Monday, November 26, 2012 4:40 PM / WSJ & Business Insider
Mark Carney, head of Canada's central bank, will be the next governor of the Bank of England, the British government announced, a surprise pick that underscores U.K. officials' thirst for fresh blood at the powerful institution.
The announcement, which Chancellor George Osborne delivered to Parliament, represents a major break from tradition in the U.K., which traditionally has picked fixtures of the British establishment to be governor. Mr. Carney beat out long-time Bank of England veteran Paul Tucker for the job.
That Carney was under consideration was known for awhile. Back in October, WSJ's Simon Nixon reported that he was a top choice, but that Carney wasn't interested in an 8-year appointment.
Canada has famously avoided the banking crises that have plagued much of the Anglosphere, and given the UK's heavy reliance on banking, this may have been a huge plus.
Here's the full press release from the UK Treasury
Her Majesty the Queen has been pleased to approve the appointment of Mark Carney as Governor of the Bank of England from 1 July 2013. He will succeed Sir Mervyn King.
Welcoming the appointment the Chancellor of the Exchequer, the Rt Hon George Osborne MP, said:
“Mark Carney is the outstanding candidate to be Governor of the Bank of England and help steer Britain through these difficult economic times. He is quite simply the best, most experienced and most qualified person in the world to do the job.

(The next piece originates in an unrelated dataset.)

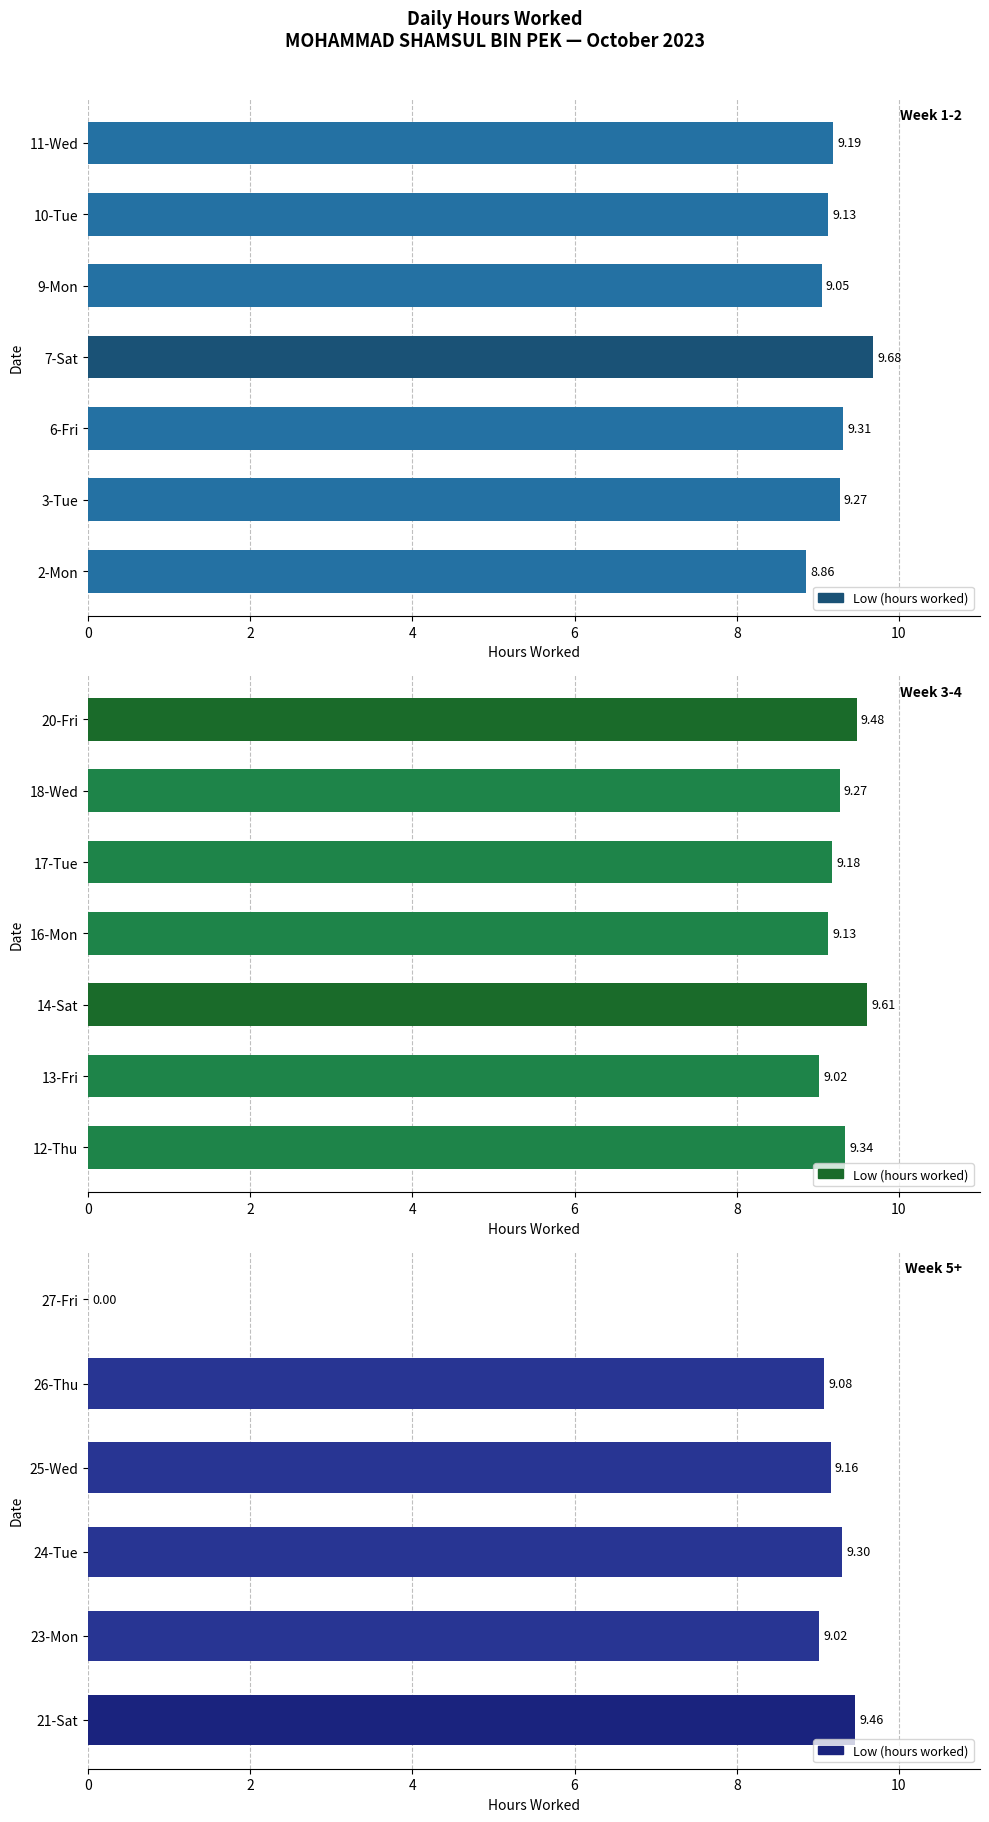

The value at 23-Mon is 4.9. True or false?

False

He has done a brilliant job for the Canadian economy as its central bank Governor, avoiding big bail outs and securing growth. He has been chosen by the rest of the world to be the chair of the international body, the Financial Stability Board, charged with strengthening global financial regulation after the financial crisis.

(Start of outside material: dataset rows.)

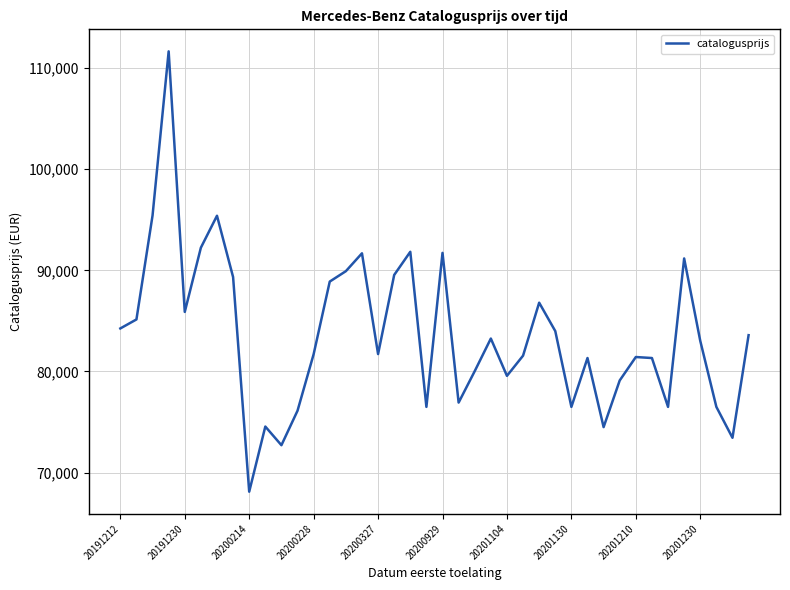

How many lines are shown in the chart?

1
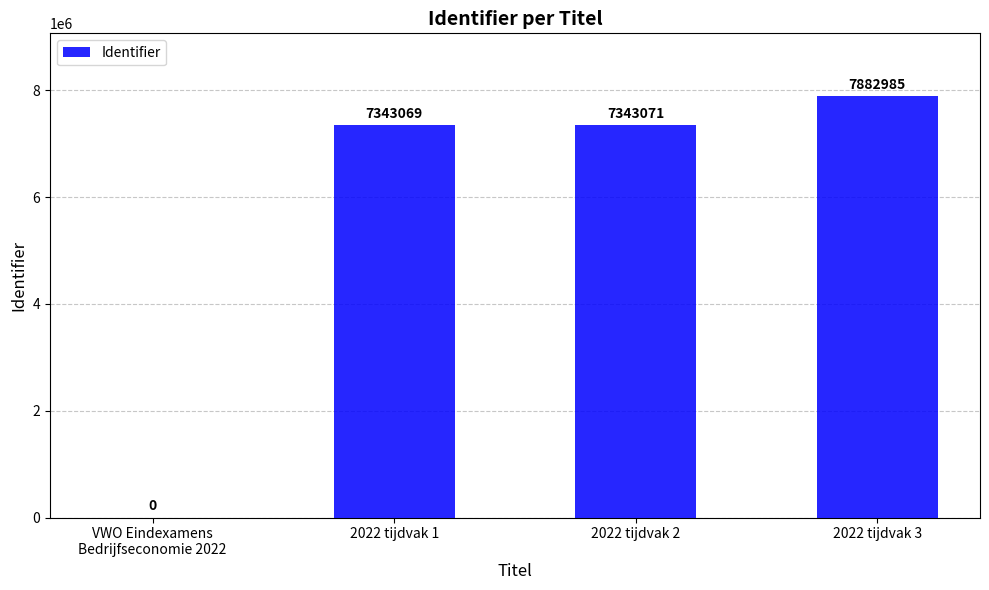

What is the maximum value shown in the chart?

7882985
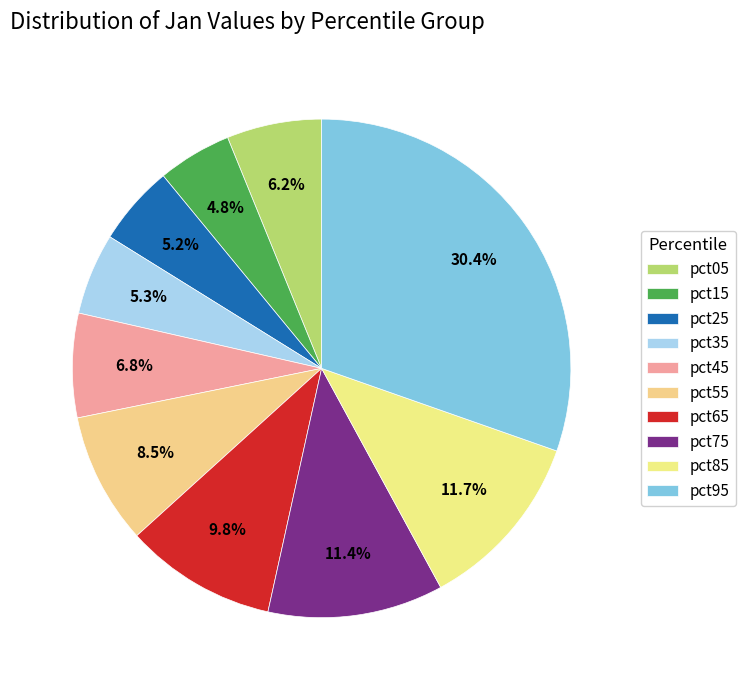

True or false: pct45 accounts for 7% of the total.

True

Along with its central role in monetary policy, this Government has put the Bank of England back in charge of regulating our financial system so that we don’t repeat the mistakes of the last decade. Mark Carney is the perfect candidate to take charge of the Bank as it takes on these vital new responsibilities. He will bring strong leadership and a fresh new perspective.

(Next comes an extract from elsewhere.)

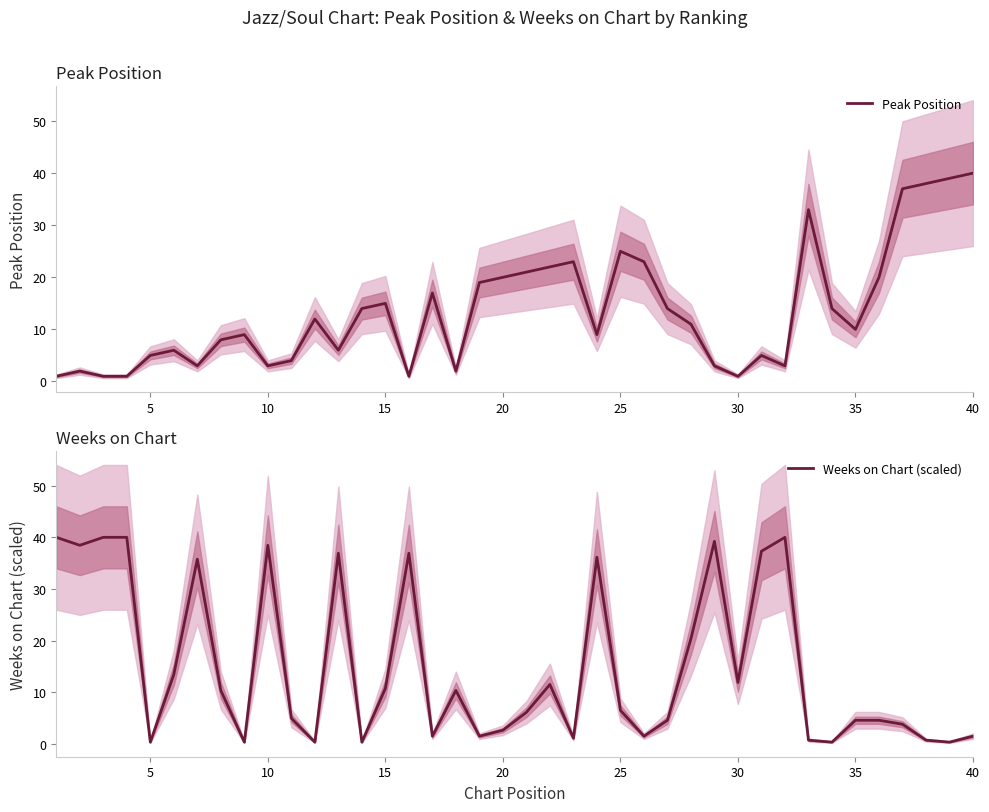

How many data points in Peak Position are less than 11?

20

I look forward to working with Mark as we continue to rebalance our economy, deal with our debts, and equip Britain to succeed in the global race. We needed the best – and in Mark Carney we’ve got it.”
1. Mr Carney is currently Governor of the Bank of Canada, having taken up his office on 1 February 2008. He also currently serves as Chairman of the Financial Stability Board (FSB) and as a member of the Board of Directors of the Bank for International Settlements (BIS). He is also a member of the Group of Thirty, and of the Foundation Board of the World Economic Forum.
2. Prior to becoming the Governor of the Bank of Canada, Mr Carney was Senior Associate Deputy Minister of Finance (2004 – 2007) and Deputy Governor of the Bank of Canada (2003 – 2004). Prior to that, Mr Carney had a thirteen-year career with Goldman Sachs in its London, Tokyo, New York and Toronto offices. Mr Carney has a bachelor's degree in economics from Harvard University (1983 – 1988) and a Masters and Doctorate in economics from Nuffield College, Oxford University (1991 – 1995).
3. Mr Carney was born in Fort Smith, Northwest Territories, Canada in 1965. As a Canadian citizen he is a subject of Her Majesty The Queen. He is married to Diana Fox Carney, an economist and British citizen. They have four daughters. Mr Carney has indicated he intends to apply for British citizenship.
4. Mr Carney has indicated he intends to serve for five years.
5. Under the Bank of England Act 1998, as expected to be amended by the Financial Services Bill which is currently being considered by Parliament, the Governor of the Bank of England is appointed by Her Majesty the Queen on advice from the Prime Minister. He was advised by the Chancellor of the Exchequer, who oversaw the appointment process, and, as with other public appointments, consulted the Deputy Prime Minister. The selection panel for the recruitment process comprised Sir Nicholas Macpherson, Permanent Secretary HM Treasury; Tom Scholar and John Kingman, Second Permanent Secretaries, HM Treasury; and Sir David Lees, Chair of the Court of the Bank of England.
6. Her Majesty The Queen has also been pleased to approve, under the Bank of England Act 1998 as amended by the Banking Act 2009, the Chancellor and Prime Minister’s recommendations for the re-appointment of Charles Richard Bean as Deputy Governor of the Bank of England for Monetary Stability from 1 July 2013. Mr Bean has agreed to stay on for a year to help oversee the extension of the Bank of England’s responsibilities and the transition to the new Governor. He has asked to stand down on 30 June 2014.